He left close to midnight, and I listened to the apartment grow quiet again. Then I walked to the office at the far end of the hall and sat before the long black desk where I had signed agreements that changed industries.

I opened my laptop and logged into the secure server. I clicked on the file for the Sterling & Sons international expansion merger.

The proposed deal would inject capital and reputation into Henry Sterling’s aging litigation firm. For them, it was oxygen and survival, and Henry had likely already begun spending the money in his head.

I sat back and folded my hands. It would be easy to act out of wounded pride alone, but power is never clean and neither is revenge.

What I felt that night was a revelation. Miles’s silence had shown me what my life with that family would be, an endless series of insults reframed as misunderstandings.

If I married him, Beatrice would remain exactly as she was, only closer and more entitled. Once a truth reveals itself, pretending not to see it becomes a form of self-betrayal.

At 6:47 a.m., I sent an email to my head of acquisitions. I told her to pull us from the transaction effective immediately with no external explanation.

By 7:30, Rose was in the conference room on the forty-seventh floor. She had been with me since Kensington Capital was small, and she did not ask why I was canceling the deal.

“Sterling is contained,” she said, sliding a memo toward me. She watched me for a beat and noted that I was canceling a profitable transaction over something material that wasn’t in the room.

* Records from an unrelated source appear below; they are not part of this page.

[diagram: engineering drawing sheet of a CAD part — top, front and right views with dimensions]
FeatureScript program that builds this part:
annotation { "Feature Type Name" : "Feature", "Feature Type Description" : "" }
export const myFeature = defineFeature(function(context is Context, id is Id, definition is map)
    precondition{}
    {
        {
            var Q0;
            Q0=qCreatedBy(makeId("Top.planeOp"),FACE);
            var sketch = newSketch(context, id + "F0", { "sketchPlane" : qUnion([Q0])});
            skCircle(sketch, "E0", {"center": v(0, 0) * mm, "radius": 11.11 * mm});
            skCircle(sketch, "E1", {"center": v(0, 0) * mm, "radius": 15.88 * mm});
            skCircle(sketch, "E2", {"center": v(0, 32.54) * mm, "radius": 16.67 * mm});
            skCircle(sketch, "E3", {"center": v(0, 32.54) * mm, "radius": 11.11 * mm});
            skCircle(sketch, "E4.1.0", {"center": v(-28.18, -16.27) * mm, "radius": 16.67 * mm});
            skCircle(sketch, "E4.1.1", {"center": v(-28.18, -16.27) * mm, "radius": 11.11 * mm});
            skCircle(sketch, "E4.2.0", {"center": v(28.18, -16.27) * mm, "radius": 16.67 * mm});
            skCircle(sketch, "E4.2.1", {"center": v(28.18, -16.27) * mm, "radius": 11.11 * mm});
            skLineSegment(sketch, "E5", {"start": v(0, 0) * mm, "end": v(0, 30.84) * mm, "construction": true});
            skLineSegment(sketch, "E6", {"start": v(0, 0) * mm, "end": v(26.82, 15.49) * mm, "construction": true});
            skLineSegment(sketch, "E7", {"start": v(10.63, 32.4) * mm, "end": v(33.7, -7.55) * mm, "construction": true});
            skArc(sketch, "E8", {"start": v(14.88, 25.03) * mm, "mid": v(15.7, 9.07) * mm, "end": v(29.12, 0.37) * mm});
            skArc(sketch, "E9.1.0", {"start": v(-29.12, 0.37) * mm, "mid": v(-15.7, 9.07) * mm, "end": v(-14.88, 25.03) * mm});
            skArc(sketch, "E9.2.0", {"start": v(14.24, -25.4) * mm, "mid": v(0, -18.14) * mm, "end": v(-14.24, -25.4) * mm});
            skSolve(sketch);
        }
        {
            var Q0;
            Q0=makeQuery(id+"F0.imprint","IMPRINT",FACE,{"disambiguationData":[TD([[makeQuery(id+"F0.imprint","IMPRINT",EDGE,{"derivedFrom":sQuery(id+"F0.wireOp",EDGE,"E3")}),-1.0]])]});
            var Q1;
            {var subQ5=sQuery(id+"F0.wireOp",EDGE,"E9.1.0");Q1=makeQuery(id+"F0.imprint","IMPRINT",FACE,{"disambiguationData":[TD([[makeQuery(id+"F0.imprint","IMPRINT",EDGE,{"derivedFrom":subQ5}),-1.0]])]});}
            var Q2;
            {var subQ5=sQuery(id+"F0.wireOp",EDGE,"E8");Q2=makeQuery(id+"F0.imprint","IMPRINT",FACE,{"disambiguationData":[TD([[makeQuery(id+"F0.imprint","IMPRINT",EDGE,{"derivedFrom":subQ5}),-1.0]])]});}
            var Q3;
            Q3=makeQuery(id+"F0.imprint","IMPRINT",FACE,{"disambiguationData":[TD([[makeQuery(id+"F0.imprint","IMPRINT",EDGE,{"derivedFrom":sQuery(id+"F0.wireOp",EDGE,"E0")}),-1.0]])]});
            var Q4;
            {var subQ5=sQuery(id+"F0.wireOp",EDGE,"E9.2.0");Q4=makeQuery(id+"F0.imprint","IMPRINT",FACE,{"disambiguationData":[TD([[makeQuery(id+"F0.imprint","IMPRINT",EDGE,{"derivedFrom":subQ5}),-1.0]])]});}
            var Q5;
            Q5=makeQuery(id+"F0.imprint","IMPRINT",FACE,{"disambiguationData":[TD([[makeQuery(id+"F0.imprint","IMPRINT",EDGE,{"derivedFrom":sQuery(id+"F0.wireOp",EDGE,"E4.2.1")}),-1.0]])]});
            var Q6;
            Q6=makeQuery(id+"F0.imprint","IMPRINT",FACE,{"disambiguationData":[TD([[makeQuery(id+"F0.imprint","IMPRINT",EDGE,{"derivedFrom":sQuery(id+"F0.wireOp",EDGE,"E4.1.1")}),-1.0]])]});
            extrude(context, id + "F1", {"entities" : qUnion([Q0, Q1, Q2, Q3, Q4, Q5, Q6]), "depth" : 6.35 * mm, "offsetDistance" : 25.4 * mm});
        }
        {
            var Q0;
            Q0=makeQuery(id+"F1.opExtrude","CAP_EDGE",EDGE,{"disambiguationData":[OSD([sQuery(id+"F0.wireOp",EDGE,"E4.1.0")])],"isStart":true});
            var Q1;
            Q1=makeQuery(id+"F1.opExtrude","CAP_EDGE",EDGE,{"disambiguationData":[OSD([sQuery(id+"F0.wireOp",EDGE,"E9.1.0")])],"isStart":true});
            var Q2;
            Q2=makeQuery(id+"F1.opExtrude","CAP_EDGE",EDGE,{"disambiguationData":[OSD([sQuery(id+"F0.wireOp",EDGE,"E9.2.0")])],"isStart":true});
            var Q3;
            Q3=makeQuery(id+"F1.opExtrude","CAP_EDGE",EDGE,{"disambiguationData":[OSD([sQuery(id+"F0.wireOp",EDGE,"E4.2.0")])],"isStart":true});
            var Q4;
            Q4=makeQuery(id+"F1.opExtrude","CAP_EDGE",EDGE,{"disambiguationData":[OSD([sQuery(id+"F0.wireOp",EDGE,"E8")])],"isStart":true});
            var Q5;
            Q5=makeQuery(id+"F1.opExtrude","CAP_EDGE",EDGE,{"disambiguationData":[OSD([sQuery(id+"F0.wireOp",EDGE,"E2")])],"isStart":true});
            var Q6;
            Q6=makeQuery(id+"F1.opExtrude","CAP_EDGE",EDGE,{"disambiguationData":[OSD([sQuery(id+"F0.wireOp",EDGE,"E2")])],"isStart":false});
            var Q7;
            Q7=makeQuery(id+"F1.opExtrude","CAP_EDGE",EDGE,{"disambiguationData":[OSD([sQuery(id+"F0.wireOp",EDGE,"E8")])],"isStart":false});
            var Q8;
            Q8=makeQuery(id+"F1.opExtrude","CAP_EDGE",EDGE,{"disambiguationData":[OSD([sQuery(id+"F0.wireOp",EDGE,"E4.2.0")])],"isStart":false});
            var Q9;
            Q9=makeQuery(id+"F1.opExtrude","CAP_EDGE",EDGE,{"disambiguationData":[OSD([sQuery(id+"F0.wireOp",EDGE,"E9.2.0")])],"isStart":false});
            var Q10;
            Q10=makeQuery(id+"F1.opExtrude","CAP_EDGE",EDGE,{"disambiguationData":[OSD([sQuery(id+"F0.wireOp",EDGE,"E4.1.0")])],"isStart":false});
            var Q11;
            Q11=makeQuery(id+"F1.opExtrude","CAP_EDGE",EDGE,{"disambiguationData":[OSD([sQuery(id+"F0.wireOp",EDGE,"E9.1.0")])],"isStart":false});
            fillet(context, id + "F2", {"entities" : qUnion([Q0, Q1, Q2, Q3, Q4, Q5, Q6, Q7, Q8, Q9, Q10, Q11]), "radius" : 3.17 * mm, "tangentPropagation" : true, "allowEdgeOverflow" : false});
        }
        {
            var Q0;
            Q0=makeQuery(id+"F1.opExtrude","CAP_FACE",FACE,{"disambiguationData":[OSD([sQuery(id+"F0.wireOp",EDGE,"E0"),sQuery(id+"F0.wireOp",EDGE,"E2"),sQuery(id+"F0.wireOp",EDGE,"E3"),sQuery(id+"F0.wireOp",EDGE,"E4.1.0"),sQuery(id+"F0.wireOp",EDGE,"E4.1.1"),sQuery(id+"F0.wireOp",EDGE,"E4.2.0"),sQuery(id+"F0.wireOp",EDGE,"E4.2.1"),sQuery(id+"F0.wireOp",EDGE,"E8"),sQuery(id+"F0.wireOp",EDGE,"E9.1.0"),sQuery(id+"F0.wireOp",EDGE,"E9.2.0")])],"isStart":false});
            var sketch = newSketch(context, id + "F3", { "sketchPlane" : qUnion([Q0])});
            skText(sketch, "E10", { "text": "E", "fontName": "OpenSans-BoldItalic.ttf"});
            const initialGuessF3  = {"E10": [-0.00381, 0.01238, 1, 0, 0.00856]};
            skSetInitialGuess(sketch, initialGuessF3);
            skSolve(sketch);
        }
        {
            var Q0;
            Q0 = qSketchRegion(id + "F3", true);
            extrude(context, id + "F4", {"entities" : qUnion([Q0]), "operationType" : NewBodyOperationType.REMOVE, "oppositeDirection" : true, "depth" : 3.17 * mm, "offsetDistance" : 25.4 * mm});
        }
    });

I met her gaze, and she reached a point of understanding. She asked if she needed to know the details, and when I said no, she simply accepted it.

By 9:00, financial reporters were sniffing around a story they couldn’t yet source. By market close, the damage to the Sterling firm had become impossible to spin.

I was in the middle of a meeting when my assistant, Megan, knocked lightly and stepped inside. She told me there was a Miles Sterling in reception who said it was urgent.

When Miles entered my office, he stopped so suddenly I thought he might have walked into the glass. He looked at the skyline and then back at me as if rearranging reality required visual confirmation.

“What is this?” he asked in a whisper. I told him it was my office and invited him to sit down.